### [What to produce]
Reproduce every line of the records below without changing anything.

(Extracted data entries)
======
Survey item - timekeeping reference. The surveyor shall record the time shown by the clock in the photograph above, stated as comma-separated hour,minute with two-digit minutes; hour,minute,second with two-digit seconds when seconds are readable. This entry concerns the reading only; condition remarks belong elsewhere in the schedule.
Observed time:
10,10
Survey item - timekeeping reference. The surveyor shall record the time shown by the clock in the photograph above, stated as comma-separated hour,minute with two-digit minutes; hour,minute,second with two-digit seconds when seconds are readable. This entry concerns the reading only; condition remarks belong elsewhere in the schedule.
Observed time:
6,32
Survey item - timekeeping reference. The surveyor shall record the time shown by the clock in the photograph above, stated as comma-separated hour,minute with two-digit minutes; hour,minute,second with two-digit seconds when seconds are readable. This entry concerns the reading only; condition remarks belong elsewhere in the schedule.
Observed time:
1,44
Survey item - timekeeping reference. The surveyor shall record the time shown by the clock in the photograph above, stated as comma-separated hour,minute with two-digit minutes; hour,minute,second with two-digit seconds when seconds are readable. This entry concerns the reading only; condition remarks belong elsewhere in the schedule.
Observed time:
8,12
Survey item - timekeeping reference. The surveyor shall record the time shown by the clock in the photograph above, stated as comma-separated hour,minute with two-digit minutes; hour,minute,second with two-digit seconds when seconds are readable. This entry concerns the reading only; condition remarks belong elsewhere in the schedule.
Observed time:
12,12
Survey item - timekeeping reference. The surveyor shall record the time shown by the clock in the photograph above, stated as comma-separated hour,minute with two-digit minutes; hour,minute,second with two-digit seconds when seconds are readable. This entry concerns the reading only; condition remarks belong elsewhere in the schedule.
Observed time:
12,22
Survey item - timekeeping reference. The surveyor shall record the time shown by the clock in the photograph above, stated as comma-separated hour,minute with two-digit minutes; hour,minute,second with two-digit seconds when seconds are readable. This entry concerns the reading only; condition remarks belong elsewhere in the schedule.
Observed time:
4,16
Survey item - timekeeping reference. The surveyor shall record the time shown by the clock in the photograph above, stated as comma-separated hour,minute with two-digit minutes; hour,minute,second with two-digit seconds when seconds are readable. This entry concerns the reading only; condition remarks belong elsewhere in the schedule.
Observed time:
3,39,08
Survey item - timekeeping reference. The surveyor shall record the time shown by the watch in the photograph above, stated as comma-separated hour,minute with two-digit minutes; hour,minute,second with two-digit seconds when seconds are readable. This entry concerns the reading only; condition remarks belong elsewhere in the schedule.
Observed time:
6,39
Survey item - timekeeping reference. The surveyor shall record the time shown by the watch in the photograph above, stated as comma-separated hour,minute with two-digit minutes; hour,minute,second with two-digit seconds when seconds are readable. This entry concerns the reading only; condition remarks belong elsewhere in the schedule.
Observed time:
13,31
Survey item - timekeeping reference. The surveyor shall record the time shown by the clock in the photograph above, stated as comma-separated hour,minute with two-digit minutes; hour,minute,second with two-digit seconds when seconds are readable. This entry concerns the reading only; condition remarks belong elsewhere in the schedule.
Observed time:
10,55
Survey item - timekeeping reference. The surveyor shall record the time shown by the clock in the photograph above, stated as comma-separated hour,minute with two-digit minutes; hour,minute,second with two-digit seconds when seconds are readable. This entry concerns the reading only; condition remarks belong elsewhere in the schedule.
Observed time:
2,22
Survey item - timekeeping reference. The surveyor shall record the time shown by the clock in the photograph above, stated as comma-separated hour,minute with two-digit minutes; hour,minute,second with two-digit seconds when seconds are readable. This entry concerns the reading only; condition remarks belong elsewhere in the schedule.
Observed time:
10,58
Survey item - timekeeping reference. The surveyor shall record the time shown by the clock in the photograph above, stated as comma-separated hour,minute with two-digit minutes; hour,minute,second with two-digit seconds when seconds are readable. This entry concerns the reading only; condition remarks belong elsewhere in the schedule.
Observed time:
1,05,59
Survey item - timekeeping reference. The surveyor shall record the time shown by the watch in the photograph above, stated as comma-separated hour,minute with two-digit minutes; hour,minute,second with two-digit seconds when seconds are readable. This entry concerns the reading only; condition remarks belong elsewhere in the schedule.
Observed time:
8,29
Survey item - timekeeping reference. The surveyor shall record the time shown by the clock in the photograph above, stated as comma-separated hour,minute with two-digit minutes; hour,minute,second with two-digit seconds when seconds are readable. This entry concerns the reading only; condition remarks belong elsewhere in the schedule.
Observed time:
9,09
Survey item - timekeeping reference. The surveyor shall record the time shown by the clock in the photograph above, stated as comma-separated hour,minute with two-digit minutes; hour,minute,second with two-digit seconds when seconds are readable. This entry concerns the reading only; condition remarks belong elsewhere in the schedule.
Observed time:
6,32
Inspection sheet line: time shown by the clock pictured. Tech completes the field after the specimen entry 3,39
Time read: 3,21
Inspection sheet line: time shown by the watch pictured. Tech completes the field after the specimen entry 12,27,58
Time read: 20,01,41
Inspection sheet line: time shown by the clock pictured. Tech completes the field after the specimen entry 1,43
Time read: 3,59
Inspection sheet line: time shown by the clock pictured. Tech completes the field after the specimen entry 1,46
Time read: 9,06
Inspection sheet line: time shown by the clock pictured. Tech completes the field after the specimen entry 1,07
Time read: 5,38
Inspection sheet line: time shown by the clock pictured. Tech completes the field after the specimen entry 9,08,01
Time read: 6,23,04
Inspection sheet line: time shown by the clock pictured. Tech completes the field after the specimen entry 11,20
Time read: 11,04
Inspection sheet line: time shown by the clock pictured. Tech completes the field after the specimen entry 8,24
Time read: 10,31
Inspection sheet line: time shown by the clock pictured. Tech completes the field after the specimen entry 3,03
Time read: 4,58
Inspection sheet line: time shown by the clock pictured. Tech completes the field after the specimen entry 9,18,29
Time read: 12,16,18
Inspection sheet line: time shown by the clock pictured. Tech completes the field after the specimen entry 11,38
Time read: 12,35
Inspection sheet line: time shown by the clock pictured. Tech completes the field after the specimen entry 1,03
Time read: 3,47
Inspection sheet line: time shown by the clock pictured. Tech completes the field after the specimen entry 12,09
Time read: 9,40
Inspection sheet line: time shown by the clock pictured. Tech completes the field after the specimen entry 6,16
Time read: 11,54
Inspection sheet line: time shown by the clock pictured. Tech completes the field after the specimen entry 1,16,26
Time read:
======
### [Result]
Survey item - timekeeping reference. The surveyor shall record the time shown by the clock in the photograph above, stated as comma-separated hour,minute with two-digit minutes; hour,minute,second with two-digit seconds when seconds are readable. This entry concerns the reading only; condition remarks belong elsewhere in the schedule.
Observed time:
10,10
Survey item - timekeeping reference. The surveyor shall record the time shown by the clock in the photograph above, stated as comma-separated hour,minute with two-digit minutes; hour,minute,second with two-digit seconds when seconds are readable. This entry concerns the reading only; condition remarks belong elsewhere in the schedule.
Observed time:
6,32
Survey item - timekeeping reference. The surveyor shall record the time shown by the clock in the photograph above, stated as comma-separated hour,minute with two-digit minutes; hour,minute,second with two-digit seconds when seconds are readable. This entry concerns the reading only; condition remarks belong elsewhere in the schedule.
Observed time:
1,44
Survey item - timekeeping reference. The surveyor shall record the time shown by the clock in the photograph above, stated as comma-separated hour,minute with two-digit minutes; hour,minute,second with two-digit seconds when seconds are readable. This entry concerns the reading only; condition remarks belong elsewhere in the schedule.
Observed time:
8,12
Survey item - timekeeping reference. The surveyor shall record the time shown by the clock in the photograph above, stated as comma-separated hour,minute with two-digit minutes; hour,minute,second with two-digit seconds when seconds are readable. This entry concerns the reading only; condition remarks belong elsewhere in the schedule.
Observed time:
12,12
Survey item - timekeeping reference. The surveyor shall record the time shown by the clock in the photograph above, stated as comma-separated hour,minute with two-digit minutes; hour,minute,second with two-digit seconds when seconds are readable. This entry concerns the reading only; condition remarks belong elsewhere in the schedule.
Observed time:
12,22
Survey item - timekeeping reference. The surveyor shall record the time shown by the clock in the photograph above, stated as comma-separated hour,minute with two-digit minutes; hour,minute,second with two-digit seconds when seconds are readable. This entry concerns the reading only; condition remarks belong elsewhere in the schedule.
Observed time:
4,16
Survey item - timekeeping reference. The surveyor shall record the time shown by the clock in the photograph above, stated as comma-separated hour,minute with two-digit minutes; hour,minute,second with two-digit seconds when seconds are readable. This entry concerns the reading only; condition remarks belong elsewhere in the schedule.
Observed time:
3,39,08
Survey item - timekeeping reference. The surveyor shall record the time shown by the watch in the photograph above, stated as comma-separated hour,minute with two-digit minutes; hour,minute,second with two-digit seconds when seconds are readable. This entry concerns the reading only; condition remarks belong elsewhere in the schedule.
Observed time:
6,39
Survey item - timekeeping reference. The surveyor shall record the time shown by the watch in the photograph above, stated as comma-separated hour,minute with two-digit minutes; hour,minute,second with two-digit seconds when seconds are readable. This entry concerns the reading only; condition remarks belong elsewhere in the schedule.
Observed time:
13,31
Survey item - timekeeping reference. The surveyor shall record the time shown by the clock in the photograph above, stated as comma-separated hour,minute with two-digit minutes; hour,minute,second with two-digit seconds when seconds are readable. This entry concerns the reading only; condition remarks belong elsewhere in the schedule.
Observed time:
10,55
Survey item - timekeeping reference. The surveyor shall record the time shown by the clock in the photograph above, stated as comma-separated hour,minute with two-digit minutes; hour,minute,second with two-digit seconds when seconds are readable. This entry concerns the reading only; condition remarks belong elsewhere in the schedule.
Observed time:
2,22
Survey item - timekeeping reference. The surveyor shall record the time shown by the clock in the photograph above, stated as comma-separated hour,minute with two-digit minutes; hour,minute,second with two-digit seconds when seconds are readable. This entry concerns the reading only; condition remarks belong elsewhere in the schedule.
Observed time:
10,58
Survey item - timekeeping reference. The surveyor shall record the time shown by the clock in the photograph above, stated as comma-separated hour,minute with two-digit minutes; hour,minute,second with two-digit seconds when seconds are readable. This entry concerns the reading only; condition remarks belong elsewhere in the schedule.
Observed time:
1,05,59
Survey item - timekeeping reference. The surveyor shall record the time shown by the watch in the photograph above, stated as comma-separated hour,minute with two-digit minutes; hour,minute,second with two-digit seconds when seconds are readable. This entry concerns the reading only; condition remarks belong elsewhere in the schedule.
Observed time:
8,29
Survey item - timekeeping reference. The surveyor shall record the time shown by the clock in the photograph above, stated as comma-separated hour,minute with two-digit minutes; hour,minute,second with two-digit seconds when seconds are readable. This entry concerns the reading only; condition remarks belong elsewhere in the schedule.
Observed time:
9,09
Survey item - timekeeping reference. The surveyor shall record the time shown by the clock in the photograph above, stated as comma-separated hour,minute with two-digit minutes; hour,minute,second with two-digit seconds when seconds are readable. This entry concerns the reading only; condition remarks belong elsewhere in the schedule.
Observed time:
6,32
Inspection sheet line: time shown by the clock pictured. Tech completes the field after the specimen entry 3,39
Time read: 3,21
Inspection sheet line: time shown by the watch pictured. Tech completes the field after the specimen entry 12,27,58
Time read: 20,01,41
Inspection sheet line: time shown by the clock pictured. Tech completes the field after the specimen entry 1,43
Time read: 3,59
Inspection sheet line: time shown by the clock pictured. Tech completes the field after the specimen entry 1,46
Time read: 9,06
Inspection sheet line: time shown by the clock pictured. Tech completes the field after the specimen entry 1,07
Time read: 5,38
Inspection sheet line: time shown by the clock pictured. Tech completes the field after the specimen entry 9,08,01
Time read: 6,23,04
Inspection sheet line: time shown by the clock pictured. Tech completes the field after the specimen entry 11,20
Time read: 11,04
Inspection sheet line: time shown by the clock pictured. Tech completes the field after the specimen entry 8,24
Time read: 10,31
Inspection sheet line: time shown by the clock pictured. Tech completes the field after the specimen entry 3,03
Time read: 4,58
Inspection sheet line: time shown by the clock pictured. Tech completes the field after the specimen entry 9,18,29
Time read: 12,16,18
Inspection sheet line: time shown by the clock pictured. Tech completes the field after the specimen entry 11,38
Time read: 12,35
Inspection sheet line: time shown by the clock pictured. Tech completes the field after the specimen entry 1,03
Time read: 3,47
Inspection sheet line: time shown by the clock pictured. Tech completes the field after the specimen entry 12,09
Time read: 9,40
Inspection sheet line: time shown by the clock pictured. Tech completes the field after the specimen entry 6,16
Time read: 11,54
Inspection sheet line: time shown by the clock pictured. Tech completes the field after the specimen entry 1,16,26
Time read:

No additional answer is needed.